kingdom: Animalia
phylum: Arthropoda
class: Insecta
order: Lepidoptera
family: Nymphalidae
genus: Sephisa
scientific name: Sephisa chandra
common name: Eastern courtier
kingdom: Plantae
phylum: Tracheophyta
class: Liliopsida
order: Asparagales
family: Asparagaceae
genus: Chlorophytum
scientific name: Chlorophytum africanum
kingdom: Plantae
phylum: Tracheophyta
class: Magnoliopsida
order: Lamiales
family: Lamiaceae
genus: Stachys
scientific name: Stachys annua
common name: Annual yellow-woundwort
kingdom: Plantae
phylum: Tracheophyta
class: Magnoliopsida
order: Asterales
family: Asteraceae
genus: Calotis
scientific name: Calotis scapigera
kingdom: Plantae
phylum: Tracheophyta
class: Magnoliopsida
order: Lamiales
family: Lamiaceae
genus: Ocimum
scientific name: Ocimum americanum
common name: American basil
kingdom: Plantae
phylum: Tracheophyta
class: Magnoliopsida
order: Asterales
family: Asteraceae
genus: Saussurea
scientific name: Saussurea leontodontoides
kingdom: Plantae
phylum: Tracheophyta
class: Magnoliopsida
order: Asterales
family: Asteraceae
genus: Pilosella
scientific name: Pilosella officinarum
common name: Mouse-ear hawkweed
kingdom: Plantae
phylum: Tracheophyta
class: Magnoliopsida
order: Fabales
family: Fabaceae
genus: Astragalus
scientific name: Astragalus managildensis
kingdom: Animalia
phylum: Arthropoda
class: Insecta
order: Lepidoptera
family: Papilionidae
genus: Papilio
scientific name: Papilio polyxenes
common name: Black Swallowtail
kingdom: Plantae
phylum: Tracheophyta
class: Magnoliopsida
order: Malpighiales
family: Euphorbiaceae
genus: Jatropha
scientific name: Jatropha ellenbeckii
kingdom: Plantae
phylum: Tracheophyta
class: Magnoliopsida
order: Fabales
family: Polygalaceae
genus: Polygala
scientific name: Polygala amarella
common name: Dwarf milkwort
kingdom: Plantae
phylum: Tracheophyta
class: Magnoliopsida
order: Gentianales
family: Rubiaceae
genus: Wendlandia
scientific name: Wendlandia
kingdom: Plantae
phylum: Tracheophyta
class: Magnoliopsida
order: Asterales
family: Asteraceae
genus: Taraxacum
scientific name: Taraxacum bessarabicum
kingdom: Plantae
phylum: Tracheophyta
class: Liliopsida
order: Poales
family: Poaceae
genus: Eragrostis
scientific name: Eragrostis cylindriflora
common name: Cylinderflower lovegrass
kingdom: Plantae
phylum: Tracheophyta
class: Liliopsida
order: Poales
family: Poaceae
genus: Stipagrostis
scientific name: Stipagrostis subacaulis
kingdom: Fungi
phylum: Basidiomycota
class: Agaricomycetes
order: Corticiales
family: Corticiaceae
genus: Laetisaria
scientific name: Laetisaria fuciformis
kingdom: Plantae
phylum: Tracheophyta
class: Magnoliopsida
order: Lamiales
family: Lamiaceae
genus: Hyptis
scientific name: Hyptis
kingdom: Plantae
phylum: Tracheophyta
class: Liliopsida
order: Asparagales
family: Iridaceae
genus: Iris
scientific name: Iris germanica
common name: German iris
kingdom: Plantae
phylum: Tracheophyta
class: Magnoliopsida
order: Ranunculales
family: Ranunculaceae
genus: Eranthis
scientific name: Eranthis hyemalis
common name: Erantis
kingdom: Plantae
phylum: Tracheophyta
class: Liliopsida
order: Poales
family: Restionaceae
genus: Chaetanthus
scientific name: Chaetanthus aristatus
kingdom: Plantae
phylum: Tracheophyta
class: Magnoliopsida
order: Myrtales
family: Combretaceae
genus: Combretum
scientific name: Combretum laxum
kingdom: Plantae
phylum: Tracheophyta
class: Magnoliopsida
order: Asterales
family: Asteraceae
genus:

Instructions for the task:
Copy all of the data above line for line, without any changes.

Solved exercise:
kingdom: Animalia
phylum: Arthropoda
class: Insecta
order: Lepidoptera
family: Nymphalidae
genus: Sephisa
scientific name: Sephisa chandra
common name: Eastern courtier
kingdom: Plantae
phylum: Tracheophyta
class: Liliopsida
order: Asparagales
family: Asparagaceae
genus: Chlorophytum
scientific name: Chlorophytum africanum
kingdom: Plantae
phylum: Tracheophyta
class: Magnoliopsida
order: Lamiales
family: Lamiaceae
genus: Stachys
scientific name: Stachys annua
common name: Annual yellow-woundwort
kingdom: Plantae
phylum: Tracheophyta
class: Magnoliopsida
order: Asterales
family: Asteraceae
genus: Calotis
scientific name: Calotis scapigera
kingdom: Plantae
phylum: Tracheophyta
class: Magnoliopsida
order: Lamiales
family: Lamiaceae
genus: Ocimum
scientific name: Ocimum americanum
common name: American basil
kingdom: Plantae
phylum: Tracheophyta
class: Magnoliopsida
order: Asterales
family: Asteraceae
genus: Saussurea
scientific name: Saussurea leontodontoides
kingdom: Plantae
phylum: Tracheophyta
class: Magnoliopsida
order: Asterales
family: Asteraceae
genus: Pilosella
scientific name: Pilosella officinarum
common name: Mouse-ear hawkweed
kingdom: Plantae
phylum: Tracheophyta
class: Magnoliopsida
order: Fabales
family: Fabaceae
genus: Astragalus
scientific name: Astragalus managildensis
kingdom: Animalia
phylum: Arthropoda
class: Insecta
order: Lepidoptera
family: Papilionidae
genus: Papilio
scientific name: Papilio polyxenes
common name: Black Swallowtail
kingdom: Plantae
phylum: Tracheophyta
class: Magnoliopsida
order: Malpighiales
family: Euphorbiaceae
genus: Jatropha
scientific name: Jatropha ellenbeckii
kingdom: Plantae
phylum: Tracheophyta
class: Magnoliopsida
order: Fabales
family: Polygalaceae
genus: Polygala
scientific name: Polygala amarella
common name: Dwarf milkwort
kingdom: Plantae
phylum: Tracheophyta
class: Magnoliopsida
order: Gentianales
family: Rubiaceae
genus: Wendlandia
scientific name: Wendlandia
kingdom: Plantae
phylum: Tracheophyta
class: Magnoliopsida
order: Asterales
family: Asteraceae
genus: Taraxacum
scientific name: Taraxacum bessarabicum
kingdom: Plantae
phylum: Tracheophyta
class: Liliopsida
order: Poales
family: Poaceae
genus: Eragrostis
scientific name: Eragrostis cylindriflora
common name: Cylinderflower lovegrass
kingdom: Plantae
phylum: Tracheophyta
class: Liliopsida
order: Poales
family: Poaceae
genus: Stipagrostis
scientific name: Stipagrostis subacaulis
kingdom: Fungi
phylum: Basidiomycota
class: Agaricomycetes
order: Corticiales
family: Corticiaceae
genus: Laetisaria
scientific name: Laetisaria fuciformis
kingdom: Plantae
phylum: Tracheophyta
class: Magnoliopsida
order: Lamiales
family: Lamiaceae
genus: Hyptis
scientific name: Hyptis
kingdom: Plantae
phylum: Tracheophyta
class: Liliopsida
order: Asparagales
family: Iridaceae
genus: Iris
scientific name: Iris germanica
common name: German iris
kingdom: Plantae
phylum: Tracheophyta
class: Magnoliopsida
order: Ranunculales
family: Ranunculaceae
genus: Eranthis
scientific name: Eranthis hyemalis
common name: Erantis
kingdom: Plantae
phylum: Tracheophyta
class: Liliopsida
order: Poales
family: Restionaceae
genus: Chaetanthus
scientific name: Chaetanthus aristatus
kingdom: Plantae
phylum: Tracheophyta
class: Magnoliopsida
order: Myrtales
family: Combretaceae
genus: Combretum
scientific name: Combretum laxum
kingdom: Plantae
phylum: Tracheophyta
class: Magnoliopsida
order: Asterales
family: Asteraceae
genus:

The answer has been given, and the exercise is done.